Лаврентий засел в библиотеке академии, обложился увражами с гравюрами, часами всматривался в штрих, в манеру знаменитых граверов. Как добивались они впечатления рельефа, многоплановости, как передавали все оттенки света и тени? Он старался тут же воспроизвести все это карандашом и пером в альбоме, выбирая то складку ткани, то глаза, волосы, руку, ногу, предмет обстановки, ветку дерева. А дома часами переносил свои зарисовки штихелями на доску, повторял и варьировал чужие создания. Трудная это была работа. За годы гравирования у него выработались привычные приемы передачи штрихами небольших изображений. Эти приемы частью нашел самостоятельно, частью заимствовал от старших граверов — Клодта, Линка, Бернардского. Теперь все это не годилось. Нужно было заставить глаз иначе видеть, руку иначе двигаться, приучить себя к более мелкой, более тщательной работе над большим листом, где не должно быть ни малейшей ошибки ни в рисунке, ни в светотени.

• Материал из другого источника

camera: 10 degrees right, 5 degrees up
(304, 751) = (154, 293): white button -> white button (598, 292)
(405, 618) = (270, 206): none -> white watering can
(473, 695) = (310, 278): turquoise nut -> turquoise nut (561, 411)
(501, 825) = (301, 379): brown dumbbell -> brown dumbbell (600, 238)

После месяца такой подготовительной работы Серяков попросил у Константина Карловича принадлежавшие ему несколько гравюр резцом и засел за их копировку. Он не сказал Клодту, для чего нужны ему эти листы. Хотелось сначала убедиться самому, что затея его не пустая. Перестал ходить в академию — слишком большое значение для всей будущей жизни имело то, что задумал. С рассвета дотемна, по двенадцать часов подряд, сидел он в своей комнате и резал, резал, ни о чем больше не думая.

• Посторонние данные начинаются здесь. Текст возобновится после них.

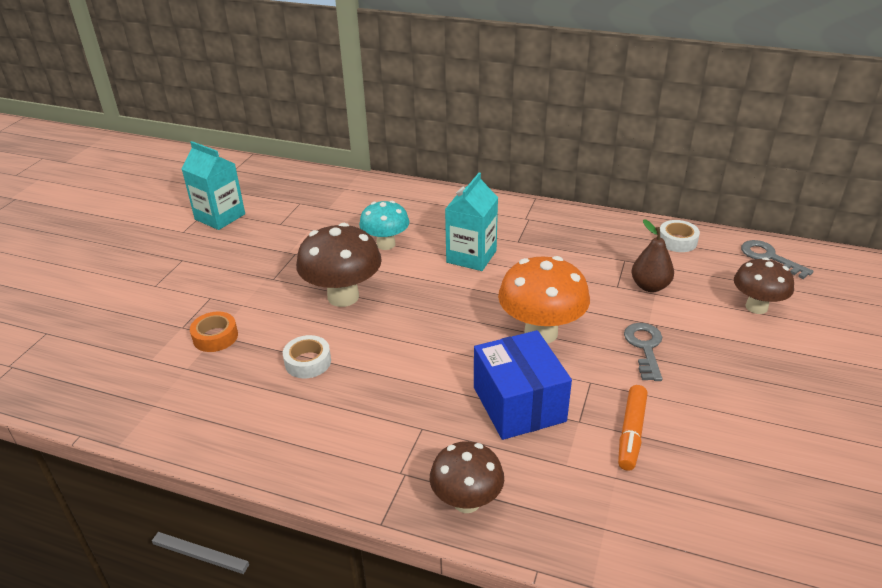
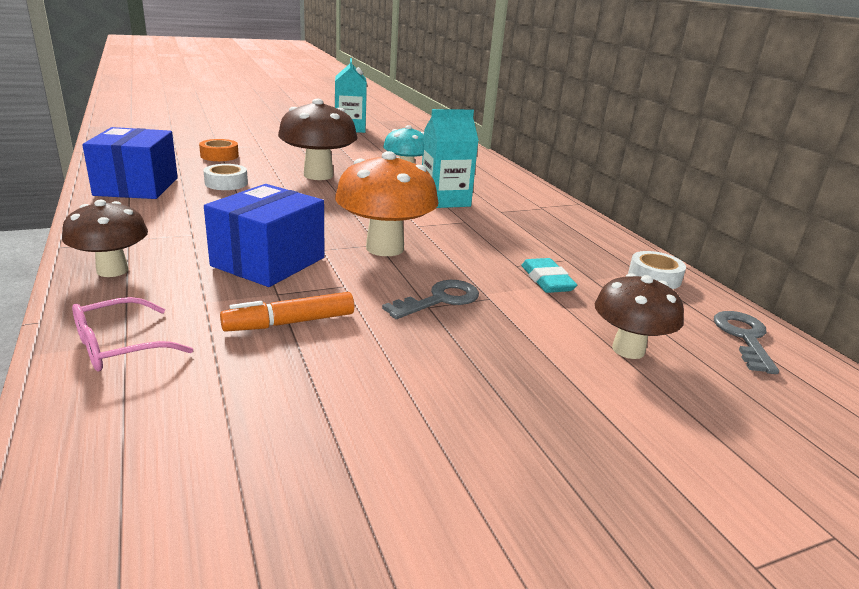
camera: 45 degrees right, 10 degrees down
(257, 426) = (137, 186): none -> blue box
(611, 533) = (119, 347): none -> pink glasses
(650, 286) = (547, 280): brown pear -> turquoise eraser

Один из листов особенно занял Лаврентия. Это была работа рано умершего талантливого русского гравера XVIII века Берсенева — воспроизведение картины Доменикино «Святой Иероним». Клодт купил этот лист у какого-то любителя и очень им дорожил. И вправду он был великолепен. Обнаженное до пояса тело старика с полуповернутым торсом и поднятым к небу в молитвенном экстазе лицом как бы вылеплено бесчисленными, различными по силе штрихами и точками. Не всю гравюру, а именно этот торс и морщинистое бородатое лицо копировал Лаврентий, копировал медленно, упорно, линию за линией. Не раз отчаяние охватывало его, казалось, что затеял невозможное, — где ему на дереве сделать то же, что создал талантливый художник на меди!.. Не раз слезы бессилия и досады жгли усталые глаза. Но он все резал и резал, не спеша, напрягая все внимание, заставляя глаза и руку повиноваться своему желанию.

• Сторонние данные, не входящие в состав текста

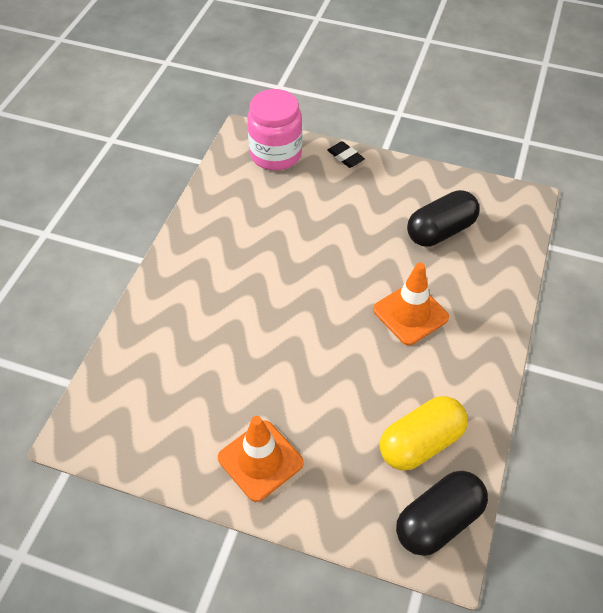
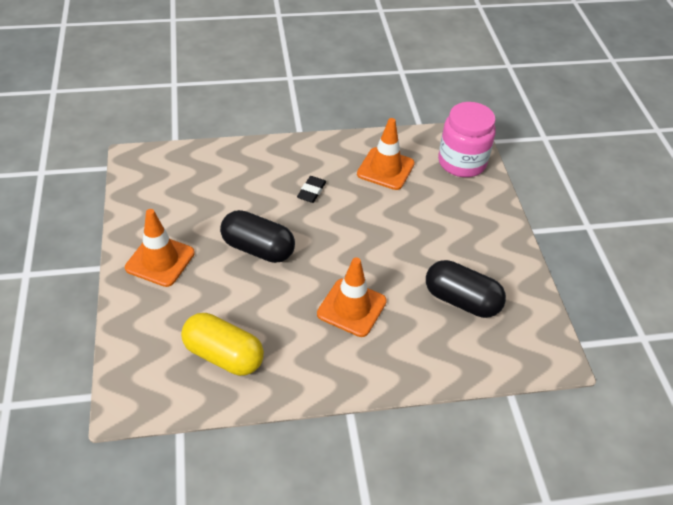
camera: 60 degrees right, 5 degrees down
(247, 212) = (385, 169): none -> orange traffic cone
(345, 157) = (497, 206): black eraser -> black eraser (311, 191)
(438, 521) = (156, 390): black capsule -> black capsule (258, 248)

Ложился с темнотой, вставал со светом, когда на пустом и еще тихом дворе за окном только начинали чирикать первые воробьи. «Встаю даже не с петухами, а с воробьями», — думал он, беря в руки штихель.

И вот наконец стало получаться нечто схожее с работой Берсенева: тело Иеронима ожило, вылепилось, заиграло светом и тенью. Сделал оттиск после еще нескольких поправок — ей-ей, недурно!

Теперь можно было показать Клодту свой первый опыт, проверить и окончательно решить, можно ли просить о такой программе. Константин Карлович выслушал Лаврентия внимательно и долго рассматривал его «Святого Иеронима», сравнивая с возвращенным оригиналом.

— По-моему, это вполне хорошо, по-новому и серьезно сделано, — сказал он. — Я вам советую немедленно идти к Григоровичу и подавать прошение в совет академии, чтоб разрешили гравировать на звание художника что-нибудь из картин Эрмитажа.